Let’s not blame the new CEO – the procurement process a year or two ago for tea and coffee on domestic flights no doubt saved a bundle of cash for Air NZ, but the price for flyers is now wretched undrinkability.
These little things sum to the customer experience, and Air New Zealand’s focus on the customer experience is what won those awards, bought record numbers of tourists to our shores and helped move our domestic economy.
For me the key champion of the customer experience (over the shareholder) has to be the CEO, supported by the board. If not, then who will it be? And how would anyone else ever have the power to keep the tasty jam over the short term voice of the shareholder?
In this instance we the people of NZ are the majority shareholders, but we also derive benefit far beyond the profits of the airline. Every passenger Air NZ brings to or from New Zealand contributes to our economy and society. Every pleasant trip makes us happier and less frustrated. This is something worth preserving, as any flight in the USA will remind us.

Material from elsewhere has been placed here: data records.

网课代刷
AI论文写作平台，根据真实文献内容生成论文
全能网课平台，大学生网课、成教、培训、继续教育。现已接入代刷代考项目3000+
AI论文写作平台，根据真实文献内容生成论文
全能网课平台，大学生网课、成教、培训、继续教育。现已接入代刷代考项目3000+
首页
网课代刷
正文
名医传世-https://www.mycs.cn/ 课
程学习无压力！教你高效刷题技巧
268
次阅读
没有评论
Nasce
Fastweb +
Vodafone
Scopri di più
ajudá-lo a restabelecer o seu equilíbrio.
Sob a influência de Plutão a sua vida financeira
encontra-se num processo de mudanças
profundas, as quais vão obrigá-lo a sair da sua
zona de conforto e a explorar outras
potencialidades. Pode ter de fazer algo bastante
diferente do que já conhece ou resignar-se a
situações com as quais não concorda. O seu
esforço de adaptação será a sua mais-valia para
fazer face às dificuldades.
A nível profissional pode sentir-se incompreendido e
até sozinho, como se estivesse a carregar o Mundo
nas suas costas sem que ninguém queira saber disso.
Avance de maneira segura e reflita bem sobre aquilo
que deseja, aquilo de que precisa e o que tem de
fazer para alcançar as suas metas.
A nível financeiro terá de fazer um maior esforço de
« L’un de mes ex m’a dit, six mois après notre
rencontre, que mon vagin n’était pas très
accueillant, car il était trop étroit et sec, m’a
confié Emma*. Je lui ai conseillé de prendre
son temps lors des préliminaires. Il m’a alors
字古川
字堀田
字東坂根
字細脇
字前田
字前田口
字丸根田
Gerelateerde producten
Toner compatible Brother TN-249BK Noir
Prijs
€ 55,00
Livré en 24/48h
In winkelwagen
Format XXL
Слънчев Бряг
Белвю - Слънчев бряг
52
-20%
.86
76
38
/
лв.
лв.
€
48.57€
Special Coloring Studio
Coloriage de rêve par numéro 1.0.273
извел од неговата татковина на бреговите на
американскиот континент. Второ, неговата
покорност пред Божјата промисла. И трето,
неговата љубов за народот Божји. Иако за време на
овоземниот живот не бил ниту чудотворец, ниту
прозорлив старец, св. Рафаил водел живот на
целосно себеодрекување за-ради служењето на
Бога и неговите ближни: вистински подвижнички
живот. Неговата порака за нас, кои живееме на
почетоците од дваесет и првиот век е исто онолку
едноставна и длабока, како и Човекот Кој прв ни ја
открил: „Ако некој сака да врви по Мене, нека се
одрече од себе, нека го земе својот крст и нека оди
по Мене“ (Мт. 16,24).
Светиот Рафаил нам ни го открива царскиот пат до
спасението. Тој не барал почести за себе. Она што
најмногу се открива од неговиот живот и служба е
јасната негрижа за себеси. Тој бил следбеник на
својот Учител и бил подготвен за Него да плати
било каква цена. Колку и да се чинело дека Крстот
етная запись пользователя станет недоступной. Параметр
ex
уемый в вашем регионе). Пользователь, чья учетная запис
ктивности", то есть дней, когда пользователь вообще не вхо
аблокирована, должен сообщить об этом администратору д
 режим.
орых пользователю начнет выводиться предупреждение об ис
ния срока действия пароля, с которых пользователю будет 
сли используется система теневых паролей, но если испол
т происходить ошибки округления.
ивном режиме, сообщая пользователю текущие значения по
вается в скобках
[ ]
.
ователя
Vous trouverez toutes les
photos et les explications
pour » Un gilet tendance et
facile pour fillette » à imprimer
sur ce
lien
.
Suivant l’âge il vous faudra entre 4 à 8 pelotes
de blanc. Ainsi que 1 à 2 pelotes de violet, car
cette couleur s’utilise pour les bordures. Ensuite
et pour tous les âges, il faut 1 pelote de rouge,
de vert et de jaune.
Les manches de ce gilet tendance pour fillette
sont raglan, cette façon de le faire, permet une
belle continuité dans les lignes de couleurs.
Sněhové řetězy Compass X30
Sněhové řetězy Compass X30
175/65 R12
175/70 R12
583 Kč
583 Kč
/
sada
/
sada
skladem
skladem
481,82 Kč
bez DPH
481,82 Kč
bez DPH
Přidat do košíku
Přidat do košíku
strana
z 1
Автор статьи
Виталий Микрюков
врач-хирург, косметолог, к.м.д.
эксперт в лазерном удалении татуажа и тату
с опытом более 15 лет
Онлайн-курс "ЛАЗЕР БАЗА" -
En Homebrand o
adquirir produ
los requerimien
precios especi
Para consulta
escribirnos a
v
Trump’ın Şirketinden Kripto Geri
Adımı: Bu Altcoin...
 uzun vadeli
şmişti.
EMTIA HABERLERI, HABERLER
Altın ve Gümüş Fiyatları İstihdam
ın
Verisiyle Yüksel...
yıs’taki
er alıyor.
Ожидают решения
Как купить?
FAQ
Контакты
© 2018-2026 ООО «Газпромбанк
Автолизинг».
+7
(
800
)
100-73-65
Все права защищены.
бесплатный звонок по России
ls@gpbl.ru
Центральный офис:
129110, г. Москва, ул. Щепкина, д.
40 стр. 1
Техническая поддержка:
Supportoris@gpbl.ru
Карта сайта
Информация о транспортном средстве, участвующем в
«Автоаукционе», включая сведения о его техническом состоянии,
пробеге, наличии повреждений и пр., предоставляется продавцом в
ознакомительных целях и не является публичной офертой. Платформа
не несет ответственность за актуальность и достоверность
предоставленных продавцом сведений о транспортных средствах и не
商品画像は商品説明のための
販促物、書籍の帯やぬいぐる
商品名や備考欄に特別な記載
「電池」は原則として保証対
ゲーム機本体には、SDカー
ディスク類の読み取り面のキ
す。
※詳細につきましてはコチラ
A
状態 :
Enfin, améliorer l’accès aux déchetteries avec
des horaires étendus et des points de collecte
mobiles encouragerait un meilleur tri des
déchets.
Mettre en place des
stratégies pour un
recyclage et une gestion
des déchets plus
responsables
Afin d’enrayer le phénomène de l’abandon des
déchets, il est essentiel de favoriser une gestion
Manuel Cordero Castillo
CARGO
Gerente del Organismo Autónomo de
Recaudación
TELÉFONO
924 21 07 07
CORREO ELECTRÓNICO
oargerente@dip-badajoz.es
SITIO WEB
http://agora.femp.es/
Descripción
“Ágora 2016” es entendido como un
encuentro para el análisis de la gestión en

What should Air NZ leadership do?
1: Keep it up
Please continue to place the end user, that’s us flyers, first. You’ve done so for several years now and the staff and service are fantastic.
2: Door to Door, end to end
There seems to be increasing acceptance that the trip is door to door not gate to gate, and that trend needs to continue, whatever the mode of land transport.
The mPass iPhone application and the revamped check in process are superb, and both have obvious room to improve and hopefully development paths. But the website is grossly dated, and the opt-out steps conflict with the goal of simplicity.
3: The next big thing
But that’s the status quo – continuous improvement is only standing still. We need Air NZ to keep surprising us with a series of “one more things.”
Consider putting yourselves back into our shoes, but lifting your standards of minimum acceptableness. Train yourselves to get frustrated easily, like I do, and to observe the point of pain that earned the grimace.
To start, book your own end to end travel, and do so using your own retail website and other services. Drink the tea in flight, eat the cheese with inadequate crackers, and sit at the back of the plane.
I’d like to see the next generation of products emerge from a Hanger 9. I’d like to see things that nudge passengers to get on and off planes faster, that make booking and flight management a joy and help travellers of different types self-identify and get what they need.
When it’s more fun and easier to fly, we fly more. And that’s good for Air NZ, the economy and the country.
Unfortunately, this seems to be only the tip of the iceberg…
While the staff are generally great the pressures put on them to extract every dollar is starting to tell. From the prison warden stalking up and down the queue as you board the flight hoping to catch someone with an overweight carry on bag, to the ludicrous extra $$ they charge even “their most important customers,” to reserve a preferential seat. The seats that flying around the world a few times a year meant you used to get for nothing!
I know they will say it is a competitive business and they have to take very opportunity, but wouldn’t it be great if they decided to take the slightly higher path and not follow the rest of the industry down mediocrity road?
I’ve always thought that for domestic travel, Air New Zealand’s smartest strategy against Jetstar is to be demonstrably less awful. This manages to tick the less awful box – just – without quite reaching the ‘demonstrably’ standard.